━━ Data listing ━━
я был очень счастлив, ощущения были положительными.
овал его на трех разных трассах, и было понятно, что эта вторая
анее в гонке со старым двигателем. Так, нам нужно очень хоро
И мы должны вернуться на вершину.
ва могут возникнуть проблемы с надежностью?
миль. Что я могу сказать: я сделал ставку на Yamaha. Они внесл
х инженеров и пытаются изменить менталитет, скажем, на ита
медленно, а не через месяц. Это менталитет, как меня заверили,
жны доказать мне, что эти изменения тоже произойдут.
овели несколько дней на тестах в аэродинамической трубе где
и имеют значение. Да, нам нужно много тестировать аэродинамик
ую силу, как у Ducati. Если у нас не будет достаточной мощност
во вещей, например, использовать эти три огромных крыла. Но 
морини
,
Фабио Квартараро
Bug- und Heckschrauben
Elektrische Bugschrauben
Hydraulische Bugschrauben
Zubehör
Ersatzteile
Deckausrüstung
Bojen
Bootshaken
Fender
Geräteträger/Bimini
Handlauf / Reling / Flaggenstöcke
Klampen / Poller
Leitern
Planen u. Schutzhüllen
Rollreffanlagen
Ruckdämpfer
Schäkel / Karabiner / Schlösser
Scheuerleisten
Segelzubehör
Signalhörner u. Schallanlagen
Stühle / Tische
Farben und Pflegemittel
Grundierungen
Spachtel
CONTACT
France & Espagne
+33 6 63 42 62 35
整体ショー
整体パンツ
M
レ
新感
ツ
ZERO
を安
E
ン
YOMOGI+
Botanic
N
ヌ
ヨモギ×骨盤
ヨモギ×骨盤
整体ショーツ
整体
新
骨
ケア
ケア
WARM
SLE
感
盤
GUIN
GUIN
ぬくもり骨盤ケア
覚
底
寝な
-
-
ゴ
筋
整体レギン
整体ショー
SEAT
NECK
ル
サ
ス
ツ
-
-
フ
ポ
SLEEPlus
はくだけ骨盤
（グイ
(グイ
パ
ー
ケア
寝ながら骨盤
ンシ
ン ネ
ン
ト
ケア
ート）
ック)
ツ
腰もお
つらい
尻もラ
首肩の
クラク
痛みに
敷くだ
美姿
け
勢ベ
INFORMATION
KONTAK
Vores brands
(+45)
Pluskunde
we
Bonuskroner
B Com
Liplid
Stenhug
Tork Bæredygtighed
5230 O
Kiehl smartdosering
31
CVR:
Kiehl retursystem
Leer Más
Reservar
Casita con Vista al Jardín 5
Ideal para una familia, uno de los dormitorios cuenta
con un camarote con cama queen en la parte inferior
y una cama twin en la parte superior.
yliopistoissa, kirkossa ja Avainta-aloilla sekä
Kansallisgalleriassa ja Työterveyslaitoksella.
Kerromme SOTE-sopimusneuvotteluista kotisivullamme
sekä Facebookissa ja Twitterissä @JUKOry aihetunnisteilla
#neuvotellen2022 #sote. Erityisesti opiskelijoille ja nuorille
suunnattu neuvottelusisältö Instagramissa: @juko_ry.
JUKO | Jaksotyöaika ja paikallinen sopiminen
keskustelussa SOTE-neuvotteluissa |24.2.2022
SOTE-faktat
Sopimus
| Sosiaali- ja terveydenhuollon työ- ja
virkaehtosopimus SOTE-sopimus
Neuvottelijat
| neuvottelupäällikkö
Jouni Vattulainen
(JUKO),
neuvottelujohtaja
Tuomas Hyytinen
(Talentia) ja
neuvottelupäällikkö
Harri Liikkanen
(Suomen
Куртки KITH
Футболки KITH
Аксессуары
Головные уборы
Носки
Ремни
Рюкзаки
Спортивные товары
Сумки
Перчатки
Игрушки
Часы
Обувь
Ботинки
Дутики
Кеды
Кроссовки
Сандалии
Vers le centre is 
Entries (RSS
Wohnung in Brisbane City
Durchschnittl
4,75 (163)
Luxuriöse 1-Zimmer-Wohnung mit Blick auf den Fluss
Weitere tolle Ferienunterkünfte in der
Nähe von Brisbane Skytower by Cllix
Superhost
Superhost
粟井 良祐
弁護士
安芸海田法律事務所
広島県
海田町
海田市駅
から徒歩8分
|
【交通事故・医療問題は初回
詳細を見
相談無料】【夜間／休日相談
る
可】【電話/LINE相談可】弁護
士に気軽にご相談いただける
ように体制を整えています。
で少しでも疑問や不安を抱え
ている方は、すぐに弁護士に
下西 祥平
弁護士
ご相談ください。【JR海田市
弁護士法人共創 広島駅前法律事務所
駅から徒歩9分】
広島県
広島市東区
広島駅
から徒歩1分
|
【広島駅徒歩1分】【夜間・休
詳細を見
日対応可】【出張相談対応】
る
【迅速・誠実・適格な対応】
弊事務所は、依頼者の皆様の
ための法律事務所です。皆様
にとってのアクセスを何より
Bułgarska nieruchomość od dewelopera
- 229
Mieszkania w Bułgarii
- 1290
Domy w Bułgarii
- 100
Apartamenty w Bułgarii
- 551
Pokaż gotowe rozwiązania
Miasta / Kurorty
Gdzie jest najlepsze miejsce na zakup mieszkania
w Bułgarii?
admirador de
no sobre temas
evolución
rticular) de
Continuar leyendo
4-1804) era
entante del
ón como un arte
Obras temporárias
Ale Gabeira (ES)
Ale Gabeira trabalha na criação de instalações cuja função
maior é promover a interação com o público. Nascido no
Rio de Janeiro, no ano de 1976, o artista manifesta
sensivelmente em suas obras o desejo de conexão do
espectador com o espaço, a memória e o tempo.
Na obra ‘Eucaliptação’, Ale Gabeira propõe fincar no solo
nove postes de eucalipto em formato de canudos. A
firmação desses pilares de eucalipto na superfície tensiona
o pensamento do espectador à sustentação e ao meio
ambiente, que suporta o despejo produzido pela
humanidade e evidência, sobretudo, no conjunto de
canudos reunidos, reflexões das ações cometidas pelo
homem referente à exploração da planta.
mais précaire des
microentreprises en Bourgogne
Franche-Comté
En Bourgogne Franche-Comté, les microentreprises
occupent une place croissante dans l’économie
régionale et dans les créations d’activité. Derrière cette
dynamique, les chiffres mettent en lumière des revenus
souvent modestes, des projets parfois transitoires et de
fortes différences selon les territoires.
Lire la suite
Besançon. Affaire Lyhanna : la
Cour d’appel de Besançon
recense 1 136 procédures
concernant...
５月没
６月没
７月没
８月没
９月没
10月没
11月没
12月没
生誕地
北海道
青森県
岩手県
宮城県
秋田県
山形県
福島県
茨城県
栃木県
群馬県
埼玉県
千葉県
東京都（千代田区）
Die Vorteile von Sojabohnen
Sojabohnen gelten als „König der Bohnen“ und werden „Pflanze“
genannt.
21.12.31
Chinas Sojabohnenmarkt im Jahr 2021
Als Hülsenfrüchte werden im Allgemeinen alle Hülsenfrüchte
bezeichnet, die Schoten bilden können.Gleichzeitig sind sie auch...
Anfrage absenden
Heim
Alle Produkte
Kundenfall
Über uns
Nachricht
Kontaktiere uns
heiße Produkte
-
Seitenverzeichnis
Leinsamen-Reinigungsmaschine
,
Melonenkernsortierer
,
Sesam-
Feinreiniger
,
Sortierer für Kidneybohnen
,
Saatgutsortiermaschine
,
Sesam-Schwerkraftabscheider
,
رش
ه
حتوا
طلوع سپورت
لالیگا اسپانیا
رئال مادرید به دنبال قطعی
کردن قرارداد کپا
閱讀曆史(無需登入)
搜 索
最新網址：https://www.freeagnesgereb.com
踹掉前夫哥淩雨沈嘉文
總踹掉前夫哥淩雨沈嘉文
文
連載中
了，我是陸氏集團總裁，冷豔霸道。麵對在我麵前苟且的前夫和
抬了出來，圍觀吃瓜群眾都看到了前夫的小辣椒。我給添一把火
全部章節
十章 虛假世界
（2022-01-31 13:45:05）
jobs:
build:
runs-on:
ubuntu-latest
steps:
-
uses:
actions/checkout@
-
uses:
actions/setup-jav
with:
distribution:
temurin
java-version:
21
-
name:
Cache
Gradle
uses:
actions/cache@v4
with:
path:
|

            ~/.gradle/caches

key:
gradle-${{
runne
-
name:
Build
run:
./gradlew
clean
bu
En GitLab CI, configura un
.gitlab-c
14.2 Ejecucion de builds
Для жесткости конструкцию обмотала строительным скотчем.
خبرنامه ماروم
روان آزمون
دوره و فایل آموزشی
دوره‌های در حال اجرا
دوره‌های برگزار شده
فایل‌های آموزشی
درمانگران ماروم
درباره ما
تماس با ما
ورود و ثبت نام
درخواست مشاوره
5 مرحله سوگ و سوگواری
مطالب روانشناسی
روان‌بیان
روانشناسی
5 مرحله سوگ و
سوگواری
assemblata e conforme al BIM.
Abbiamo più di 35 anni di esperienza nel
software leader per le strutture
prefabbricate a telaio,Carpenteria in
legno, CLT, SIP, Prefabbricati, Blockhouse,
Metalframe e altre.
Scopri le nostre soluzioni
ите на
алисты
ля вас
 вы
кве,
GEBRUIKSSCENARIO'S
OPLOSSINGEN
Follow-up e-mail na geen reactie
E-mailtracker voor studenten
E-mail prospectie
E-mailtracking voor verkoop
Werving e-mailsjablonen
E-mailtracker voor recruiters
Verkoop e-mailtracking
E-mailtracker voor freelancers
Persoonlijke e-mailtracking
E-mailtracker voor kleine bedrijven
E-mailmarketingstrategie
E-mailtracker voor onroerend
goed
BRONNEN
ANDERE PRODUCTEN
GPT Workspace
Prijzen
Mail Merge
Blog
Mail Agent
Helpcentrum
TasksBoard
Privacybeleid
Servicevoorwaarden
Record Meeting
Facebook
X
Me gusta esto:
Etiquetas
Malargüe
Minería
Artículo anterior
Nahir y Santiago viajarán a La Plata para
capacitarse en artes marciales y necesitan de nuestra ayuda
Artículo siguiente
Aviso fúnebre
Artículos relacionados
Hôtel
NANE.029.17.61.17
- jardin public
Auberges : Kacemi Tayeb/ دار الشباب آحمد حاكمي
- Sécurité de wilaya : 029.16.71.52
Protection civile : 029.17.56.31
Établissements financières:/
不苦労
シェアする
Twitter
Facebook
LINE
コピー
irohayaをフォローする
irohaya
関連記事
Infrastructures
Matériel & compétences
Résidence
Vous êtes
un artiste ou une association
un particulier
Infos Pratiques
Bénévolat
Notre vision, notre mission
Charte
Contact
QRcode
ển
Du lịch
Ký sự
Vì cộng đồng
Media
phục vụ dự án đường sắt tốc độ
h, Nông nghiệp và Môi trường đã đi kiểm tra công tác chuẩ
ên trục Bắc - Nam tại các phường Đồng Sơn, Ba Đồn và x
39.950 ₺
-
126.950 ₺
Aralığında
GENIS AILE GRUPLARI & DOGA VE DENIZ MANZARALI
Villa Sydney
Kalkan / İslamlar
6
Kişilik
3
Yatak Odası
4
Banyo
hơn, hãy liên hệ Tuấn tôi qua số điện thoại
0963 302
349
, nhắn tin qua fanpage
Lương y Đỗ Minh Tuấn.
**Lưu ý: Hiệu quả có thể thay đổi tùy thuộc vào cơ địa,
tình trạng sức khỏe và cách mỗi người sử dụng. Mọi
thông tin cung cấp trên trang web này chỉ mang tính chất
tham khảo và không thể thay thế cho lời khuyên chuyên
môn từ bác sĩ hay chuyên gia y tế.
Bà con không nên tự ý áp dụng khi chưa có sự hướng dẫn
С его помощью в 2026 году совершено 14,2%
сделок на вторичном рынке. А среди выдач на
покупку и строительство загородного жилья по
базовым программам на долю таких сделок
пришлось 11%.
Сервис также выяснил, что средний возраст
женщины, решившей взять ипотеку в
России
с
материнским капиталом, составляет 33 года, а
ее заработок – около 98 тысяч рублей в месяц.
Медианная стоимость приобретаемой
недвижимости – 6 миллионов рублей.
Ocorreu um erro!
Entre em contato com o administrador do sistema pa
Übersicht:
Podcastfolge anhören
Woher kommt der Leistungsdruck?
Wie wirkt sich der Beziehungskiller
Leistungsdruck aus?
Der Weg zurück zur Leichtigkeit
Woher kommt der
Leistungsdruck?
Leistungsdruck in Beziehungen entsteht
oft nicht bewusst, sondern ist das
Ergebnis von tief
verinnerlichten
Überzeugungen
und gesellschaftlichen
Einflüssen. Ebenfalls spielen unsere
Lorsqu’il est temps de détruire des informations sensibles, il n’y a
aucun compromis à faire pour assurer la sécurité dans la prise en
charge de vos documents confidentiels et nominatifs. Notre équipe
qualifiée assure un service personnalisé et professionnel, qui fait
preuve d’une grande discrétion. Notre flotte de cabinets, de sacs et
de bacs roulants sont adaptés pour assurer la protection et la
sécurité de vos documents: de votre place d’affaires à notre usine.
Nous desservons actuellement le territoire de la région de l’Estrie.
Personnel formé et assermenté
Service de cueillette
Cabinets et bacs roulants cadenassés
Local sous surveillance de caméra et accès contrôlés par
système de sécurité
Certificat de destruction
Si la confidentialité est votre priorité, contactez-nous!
━━━
Task brief — Transcribe nothing except the lines from the one with "Ocorreu um erro!" through the end of the data above, each exactly as it appears.

Written response —
Ocorreu um erro!
Entre em contato com o administrador do sistema pa
Übersicht:
Podcastfolge anhören
Woher kommt der Leistungsdruck?
Wie wirkt sich der Beziehungskiller
Leistungsdruck aus?
Der Weg zurück zur Leichtigkeit
Woher kommt der
Leistungsdruck?
Leistungsdruck in Beziehungen entsteht
oft nicht bewusst, sondern ist das
Ergebnis von tief
verinnerlichten
Überzeugungen
und gesellschaftlichen
Einflüssen. Ebenfalls spielen unsere
Lorsqu’il est temps de détruire des informations sensibles, il n’y a
aucun compromis à faire pour assurer la sécurité dans la prise en
charge de vos documents confidentiels et nominatifs. Notre équipe
qualifiée assure un service personnalisé et professionnel, qui fait
preuve d’une grande discrétion. Notre flotte de cabinets, de sacs et
de bacs roulants sont adaptés pour assurer la protection et la
sécurité de vos documents: de votre place d’affaires à notre usine.
Nous desservons actuellement le territoire de la région de l’Estrie.
Personnel formé et assermenté
Service de cueillette
Cabinets et bacs roulants cadenassés
Local sous surveillance de caméra et accès contrôlés par
système de sécurité
Certificat de destruction
Si la confidentialité est votre priorité, contactez-nous!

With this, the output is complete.